The is how to manually add paper into the database

In [None]:
from backend.database import Paper, insert_paper, get_paper, update_paper
from backend.api import query_arxiv, query_serp, query_biorxiv
from backend.guess_category import Guesser

In [None]:
CATEGORY_GUESSER = Guesser()


def find_paper(title: str) -> dict:
    """Add a paper to the database."""

    # Check if the paper already exists
    assert get_paper(title) is None

    results = query_serp(term=title, historical=True)

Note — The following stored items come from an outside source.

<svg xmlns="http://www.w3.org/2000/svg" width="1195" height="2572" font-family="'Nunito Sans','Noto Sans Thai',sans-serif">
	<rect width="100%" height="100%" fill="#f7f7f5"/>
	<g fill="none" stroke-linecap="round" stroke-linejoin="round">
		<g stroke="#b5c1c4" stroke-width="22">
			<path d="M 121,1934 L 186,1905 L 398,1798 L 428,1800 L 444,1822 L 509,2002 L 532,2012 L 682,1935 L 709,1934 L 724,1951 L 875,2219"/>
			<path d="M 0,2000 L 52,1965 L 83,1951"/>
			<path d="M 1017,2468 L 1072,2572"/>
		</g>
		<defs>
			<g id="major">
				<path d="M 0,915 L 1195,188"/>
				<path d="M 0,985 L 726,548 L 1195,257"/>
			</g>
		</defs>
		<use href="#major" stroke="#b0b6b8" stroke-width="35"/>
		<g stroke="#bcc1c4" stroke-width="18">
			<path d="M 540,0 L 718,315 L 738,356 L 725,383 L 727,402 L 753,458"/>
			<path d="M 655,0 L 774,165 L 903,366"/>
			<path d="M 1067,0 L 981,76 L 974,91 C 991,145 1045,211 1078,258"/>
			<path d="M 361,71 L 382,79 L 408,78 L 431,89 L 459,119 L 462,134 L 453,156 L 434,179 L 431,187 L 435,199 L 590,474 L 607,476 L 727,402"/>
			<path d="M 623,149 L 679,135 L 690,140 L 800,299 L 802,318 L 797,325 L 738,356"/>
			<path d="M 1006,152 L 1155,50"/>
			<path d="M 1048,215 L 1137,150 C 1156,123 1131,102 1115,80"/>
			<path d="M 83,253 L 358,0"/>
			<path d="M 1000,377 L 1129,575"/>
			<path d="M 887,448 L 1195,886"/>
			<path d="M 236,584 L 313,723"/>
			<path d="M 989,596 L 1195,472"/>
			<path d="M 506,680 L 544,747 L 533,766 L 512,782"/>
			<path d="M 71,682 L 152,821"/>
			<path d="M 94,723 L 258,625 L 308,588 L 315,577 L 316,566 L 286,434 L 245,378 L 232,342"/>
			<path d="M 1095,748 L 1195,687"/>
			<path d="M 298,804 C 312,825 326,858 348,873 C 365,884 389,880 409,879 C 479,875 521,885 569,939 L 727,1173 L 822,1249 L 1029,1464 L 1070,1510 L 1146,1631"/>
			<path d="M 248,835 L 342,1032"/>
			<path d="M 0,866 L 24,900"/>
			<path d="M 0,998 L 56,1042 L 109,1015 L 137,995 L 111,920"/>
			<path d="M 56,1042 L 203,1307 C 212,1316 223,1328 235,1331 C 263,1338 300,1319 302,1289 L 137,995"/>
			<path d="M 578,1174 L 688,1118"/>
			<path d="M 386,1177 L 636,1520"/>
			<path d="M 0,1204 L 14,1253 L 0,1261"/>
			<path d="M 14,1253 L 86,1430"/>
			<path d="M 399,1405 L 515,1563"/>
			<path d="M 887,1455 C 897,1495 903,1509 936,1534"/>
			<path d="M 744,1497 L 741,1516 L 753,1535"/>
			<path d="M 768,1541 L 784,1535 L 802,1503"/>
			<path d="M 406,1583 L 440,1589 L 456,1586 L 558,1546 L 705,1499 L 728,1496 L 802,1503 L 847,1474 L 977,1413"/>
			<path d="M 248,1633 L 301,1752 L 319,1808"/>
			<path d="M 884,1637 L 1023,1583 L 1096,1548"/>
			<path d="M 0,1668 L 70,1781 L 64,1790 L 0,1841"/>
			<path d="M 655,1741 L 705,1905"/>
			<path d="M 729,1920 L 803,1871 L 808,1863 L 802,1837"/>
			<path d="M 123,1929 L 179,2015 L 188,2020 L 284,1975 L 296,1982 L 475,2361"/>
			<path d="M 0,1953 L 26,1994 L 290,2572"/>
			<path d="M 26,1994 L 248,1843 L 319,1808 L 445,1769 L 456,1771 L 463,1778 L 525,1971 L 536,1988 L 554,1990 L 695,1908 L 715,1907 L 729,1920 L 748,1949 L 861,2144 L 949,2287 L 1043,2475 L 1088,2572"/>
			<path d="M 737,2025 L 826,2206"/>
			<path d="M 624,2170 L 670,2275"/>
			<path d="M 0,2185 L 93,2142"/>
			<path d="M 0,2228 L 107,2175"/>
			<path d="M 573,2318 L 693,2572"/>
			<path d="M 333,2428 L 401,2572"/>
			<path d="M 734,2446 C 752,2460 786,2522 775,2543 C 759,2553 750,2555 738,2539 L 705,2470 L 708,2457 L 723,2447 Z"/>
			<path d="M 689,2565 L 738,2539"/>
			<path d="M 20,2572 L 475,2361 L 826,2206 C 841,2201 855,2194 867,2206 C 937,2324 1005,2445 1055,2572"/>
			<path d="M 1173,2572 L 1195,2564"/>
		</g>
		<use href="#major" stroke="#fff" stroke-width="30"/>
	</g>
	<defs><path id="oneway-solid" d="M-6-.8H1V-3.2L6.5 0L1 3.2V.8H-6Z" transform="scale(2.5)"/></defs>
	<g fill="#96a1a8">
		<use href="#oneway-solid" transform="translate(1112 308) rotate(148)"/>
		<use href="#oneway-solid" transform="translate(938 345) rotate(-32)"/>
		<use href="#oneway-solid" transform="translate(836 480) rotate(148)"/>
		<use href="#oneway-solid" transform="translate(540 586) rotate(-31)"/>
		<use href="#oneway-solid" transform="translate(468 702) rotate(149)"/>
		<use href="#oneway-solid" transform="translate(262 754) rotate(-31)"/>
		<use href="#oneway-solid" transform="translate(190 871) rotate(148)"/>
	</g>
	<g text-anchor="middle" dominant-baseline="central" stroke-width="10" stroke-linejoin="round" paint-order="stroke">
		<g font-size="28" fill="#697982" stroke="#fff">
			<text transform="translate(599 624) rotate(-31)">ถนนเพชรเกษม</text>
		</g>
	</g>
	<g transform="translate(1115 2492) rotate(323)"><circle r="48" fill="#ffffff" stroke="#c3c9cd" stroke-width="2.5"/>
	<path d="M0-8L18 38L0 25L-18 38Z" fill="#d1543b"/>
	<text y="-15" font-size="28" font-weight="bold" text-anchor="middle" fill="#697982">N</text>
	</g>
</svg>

    # Top result should be the paper of interest
    results = results["formatted_results"]

    print(len(results))
    selected_result = results[0]  # Should be the top result

    print(f"Selected: {selected_result['title']}")
    return selected_result


def add_paper(result: dict) -> None:
    """Crawl extra metadata and add the paper to the database."""
    if result["journal"] == "arxiv.org":
        arxiv_data = query_arxiv(result["arxiv_id"])
        if arxiv_data is not None:
            result.update(arxiv_data)

    # Append extra biorxiv data
    if result["journal"] == "biorxiv.org":
        biorxiv_data = query_biorxiv(result["doi"])
        if biorxiv_data is not None:
            result.update(biorxiv_data)

    # MUST Sanitize using Paper class, otherwise cannot get the correct title
    paper = Paper(**result)
    insert_paper(paper)

    # Append guessed category
    if paper.category is None:
        paper.category = CATEGORY_GUESSER.guess(paper.id, paper.title)
        update_paper(paper)

In [None]:
# A list of manually added papers

titles = [
    # "Optimally-weighted Estimators of the Maximum Mean Discrepancy for Likelihood-Free Inference",
    # "Approximate Bayesian Computation with Domain Expert in the Loop",
    # "Approximate Bayesian neural Doppler imaging",
    # "Bayesian Stokes inversion with normalizing flows",
    # "Sequential Neural Score Estimation: Likelihood-Free Inference with Conditional Score Based Diffusion Models"
]

Given that the title might not align perfectly, especially for those containing LaTeX, it would be advisable to manually double-check for certainty.

In [None]:
paper = find_paper(title=titles[0])
paper

It it looks good, then we can add it to the database.

In [None]:
add_paper(paper)